Students’ reading tastes reveal a lot about what they avoid reading, too. Through reading advisory conversations and reading conferences, we can dig into students’ reasoning behind why they enjoy reading certain types of books more than others. While many of my middle school students liked reading contemporary realistic fiction, fantasy, and science fiction, a much smaller group preferred historical fiction, poetry, and nonfiction. My students have taught me that when they express negative attitudes towards certain books, they lack meaningful, positive reading experiences with them. Consider students’ past experiences when they claim to dislike an entire genre or format. What types of nonfiction have they encountered? Textbook chapters? Test passages?
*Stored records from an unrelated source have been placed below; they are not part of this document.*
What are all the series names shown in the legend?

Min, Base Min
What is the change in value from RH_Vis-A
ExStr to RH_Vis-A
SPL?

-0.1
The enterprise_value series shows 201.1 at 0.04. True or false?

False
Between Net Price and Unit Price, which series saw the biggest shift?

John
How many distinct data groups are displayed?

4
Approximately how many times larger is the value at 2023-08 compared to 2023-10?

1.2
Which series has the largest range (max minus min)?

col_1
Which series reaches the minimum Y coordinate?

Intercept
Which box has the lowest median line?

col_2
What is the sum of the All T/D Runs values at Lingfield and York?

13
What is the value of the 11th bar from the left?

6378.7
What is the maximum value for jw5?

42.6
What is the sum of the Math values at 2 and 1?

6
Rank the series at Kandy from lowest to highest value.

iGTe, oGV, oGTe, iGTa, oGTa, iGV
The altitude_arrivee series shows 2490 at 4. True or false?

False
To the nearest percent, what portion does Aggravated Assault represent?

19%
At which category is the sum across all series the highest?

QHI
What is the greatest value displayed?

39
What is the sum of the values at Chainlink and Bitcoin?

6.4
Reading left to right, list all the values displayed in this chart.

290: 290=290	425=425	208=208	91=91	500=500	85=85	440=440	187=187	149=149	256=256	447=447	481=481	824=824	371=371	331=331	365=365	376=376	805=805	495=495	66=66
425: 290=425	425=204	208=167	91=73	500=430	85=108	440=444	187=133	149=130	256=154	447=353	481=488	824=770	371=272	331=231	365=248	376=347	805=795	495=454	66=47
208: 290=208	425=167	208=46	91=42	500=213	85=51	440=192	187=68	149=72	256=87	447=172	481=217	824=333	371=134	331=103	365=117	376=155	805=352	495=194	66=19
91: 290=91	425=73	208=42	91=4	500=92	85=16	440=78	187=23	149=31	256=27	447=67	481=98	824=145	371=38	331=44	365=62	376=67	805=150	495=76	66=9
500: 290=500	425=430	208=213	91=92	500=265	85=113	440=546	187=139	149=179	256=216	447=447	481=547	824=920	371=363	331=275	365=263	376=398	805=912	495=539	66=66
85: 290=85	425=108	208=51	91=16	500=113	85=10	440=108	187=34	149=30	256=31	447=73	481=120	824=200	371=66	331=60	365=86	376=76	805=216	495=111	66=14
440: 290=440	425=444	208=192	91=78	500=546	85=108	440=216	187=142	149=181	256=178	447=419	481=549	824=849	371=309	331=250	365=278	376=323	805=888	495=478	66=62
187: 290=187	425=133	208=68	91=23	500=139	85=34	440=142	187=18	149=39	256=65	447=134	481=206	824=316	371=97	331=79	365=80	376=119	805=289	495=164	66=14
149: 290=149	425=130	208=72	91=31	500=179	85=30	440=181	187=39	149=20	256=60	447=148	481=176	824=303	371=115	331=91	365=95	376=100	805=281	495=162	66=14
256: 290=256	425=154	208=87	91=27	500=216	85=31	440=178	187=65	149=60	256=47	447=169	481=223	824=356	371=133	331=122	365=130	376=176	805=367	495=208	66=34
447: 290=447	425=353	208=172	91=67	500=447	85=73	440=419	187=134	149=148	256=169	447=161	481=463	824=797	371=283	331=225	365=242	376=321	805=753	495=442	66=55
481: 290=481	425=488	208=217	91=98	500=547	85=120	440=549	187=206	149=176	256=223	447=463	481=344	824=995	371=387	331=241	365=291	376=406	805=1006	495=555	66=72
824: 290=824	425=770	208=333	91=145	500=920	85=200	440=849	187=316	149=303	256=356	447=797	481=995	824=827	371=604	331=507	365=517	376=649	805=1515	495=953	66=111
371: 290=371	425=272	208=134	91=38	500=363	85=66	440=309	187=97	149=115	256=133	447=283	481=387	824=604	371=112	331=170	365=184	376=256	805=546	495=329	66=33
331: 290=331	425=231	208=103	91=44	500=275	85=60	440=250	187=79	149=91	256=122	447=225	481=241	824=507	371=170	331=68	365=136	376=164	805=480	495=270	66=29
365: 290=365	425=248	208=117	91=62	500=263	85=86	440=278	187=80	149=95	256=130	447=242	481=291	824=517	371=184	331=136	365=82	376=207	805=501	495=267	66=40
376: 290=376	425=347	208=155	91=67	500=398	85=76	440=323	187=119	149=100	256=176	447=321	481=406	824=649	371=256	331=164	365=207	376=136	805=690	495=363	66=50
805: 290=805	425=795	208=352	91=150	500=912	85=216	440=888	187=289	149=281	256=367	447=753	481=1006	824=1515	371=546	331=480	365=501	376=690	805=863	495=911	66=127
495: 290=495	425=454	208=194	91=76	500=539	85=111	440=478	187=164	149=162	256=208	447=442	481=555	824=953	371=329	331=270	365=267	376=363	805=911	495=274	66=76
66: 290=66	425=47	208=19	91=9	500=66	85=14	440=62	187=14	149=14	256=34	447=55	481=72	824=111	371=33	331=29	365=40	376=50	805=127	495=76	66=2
If students’ prior reading experiences have been negative or absent, how can we counteract them? We can begin by examining our curriculum documents and the books chosen for read-alouds, book clubs, and recommended reading lists. What limitations do we see? Do these resources reflect a range of genres and formats, including contemporary texts alongside traditional classics? Whose voices are missing? Frankly, how old and white are the books students are assigned and encouraged? How often do students read trade books in comparison to textbook passages and excerpts? What learning do we ask students to show when they read? How can we reduce the marginalia, worksheets, and projects attached to students’ reading, especially independent reading? Intentional planning and effort can reduce many of the negative interactions with texts students experience.

Beyond school assignments, we can increase students’ positive reading experiences with texts by promoting and sharing books they claim to dislike. Provide frequent opportunities for students to preview, share, and discuss books they might read. Encourage students who enjoy reading less popular genres or well-known authors to recommend their favorites to classmates through book talks and reviews. Store and share students’ recommendations on a private YouTube channel or another platform, and organize them by genre, format, or whatever categories serve readers best. Work with colleagues and students to create “If You Like This, You Might Like This…” lists and displays that connect to current favorites and offer something new to try.

When considering students’ preferences, recognize that many lifelong readers have strong feelings about the types of books they enjoy. Librarians and teachers must determine whether students’ preferences stem from wide reading experiences or from limited ones and respond accordingly. Abundant access, exposure to a wide variety of books, encouragement for their reading choices, and lots of positive reading experiences help students develop reading tastes and joyful reading lives of their own.